[Collected data entries]
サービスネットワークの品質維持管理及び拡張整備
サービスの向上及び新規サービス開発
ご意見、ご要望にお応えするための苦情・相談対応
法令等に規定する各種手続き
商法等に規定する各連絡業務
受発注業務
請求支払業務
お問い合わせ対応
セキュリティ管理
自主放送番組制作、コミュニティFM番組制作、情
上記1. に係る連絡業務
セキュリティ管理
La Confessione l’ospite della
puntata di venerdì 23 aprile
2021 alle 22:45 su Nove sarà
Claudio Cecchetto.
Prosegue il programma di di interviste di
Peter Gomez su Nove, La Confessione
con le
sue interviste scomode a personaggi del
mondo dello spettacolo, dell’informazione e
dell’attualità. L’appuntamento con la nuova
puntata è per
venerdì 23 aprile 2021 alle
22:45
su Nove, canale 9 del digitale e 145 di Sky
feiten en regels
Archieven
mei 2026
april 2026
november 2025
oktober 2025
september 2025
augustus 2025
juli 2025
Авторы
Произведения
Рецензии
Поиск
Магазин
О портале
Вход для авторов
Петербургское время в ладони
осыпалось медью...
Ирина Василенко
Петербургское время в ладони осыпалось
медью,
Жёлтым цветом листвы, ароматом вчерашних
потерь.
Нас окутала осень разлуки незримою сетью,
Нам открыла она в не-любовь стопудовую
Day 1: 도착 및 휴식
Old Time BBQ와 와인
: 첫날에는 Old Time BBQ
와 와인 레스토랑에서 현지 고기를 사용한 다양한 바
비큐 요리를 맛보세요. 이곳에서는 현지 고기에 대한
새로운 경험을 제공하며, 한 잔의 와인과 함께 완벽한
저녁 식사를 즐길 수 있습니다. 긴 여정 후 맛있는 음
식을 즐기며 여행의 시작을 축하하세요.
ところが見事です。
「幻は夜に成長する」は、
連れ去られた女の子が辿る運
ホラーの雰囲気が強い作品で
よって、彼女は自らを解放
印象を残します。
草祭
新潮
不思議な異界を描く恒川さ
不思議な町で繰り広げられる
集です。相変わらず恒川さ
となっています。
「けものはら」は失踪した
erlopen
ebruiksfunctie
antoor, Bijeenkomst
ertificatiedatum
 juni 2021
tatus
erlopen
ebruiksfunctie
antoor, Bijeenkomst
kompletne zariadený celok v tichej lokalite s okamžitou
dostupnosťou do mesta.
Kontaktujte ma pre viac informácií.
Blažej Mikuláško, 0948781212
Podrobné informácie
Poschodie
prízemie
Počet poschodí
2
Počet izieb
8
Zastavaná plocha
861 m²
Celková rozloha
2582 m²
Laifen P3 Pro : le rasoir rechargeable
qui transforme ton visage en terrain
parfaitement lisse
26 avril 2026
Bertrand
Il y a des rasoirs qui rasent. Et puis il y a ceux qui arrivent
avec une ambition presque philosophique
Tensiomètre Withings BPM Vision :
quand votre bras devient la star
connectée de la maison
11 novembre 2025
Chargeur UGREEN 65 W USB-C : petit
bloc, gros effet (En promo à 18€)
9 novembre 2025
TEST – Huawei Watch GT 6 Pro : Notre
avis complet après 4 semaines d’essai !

**Problem statement:** Working through the entries line by line, count those containing "время" and report only the number.

**Task result:** 2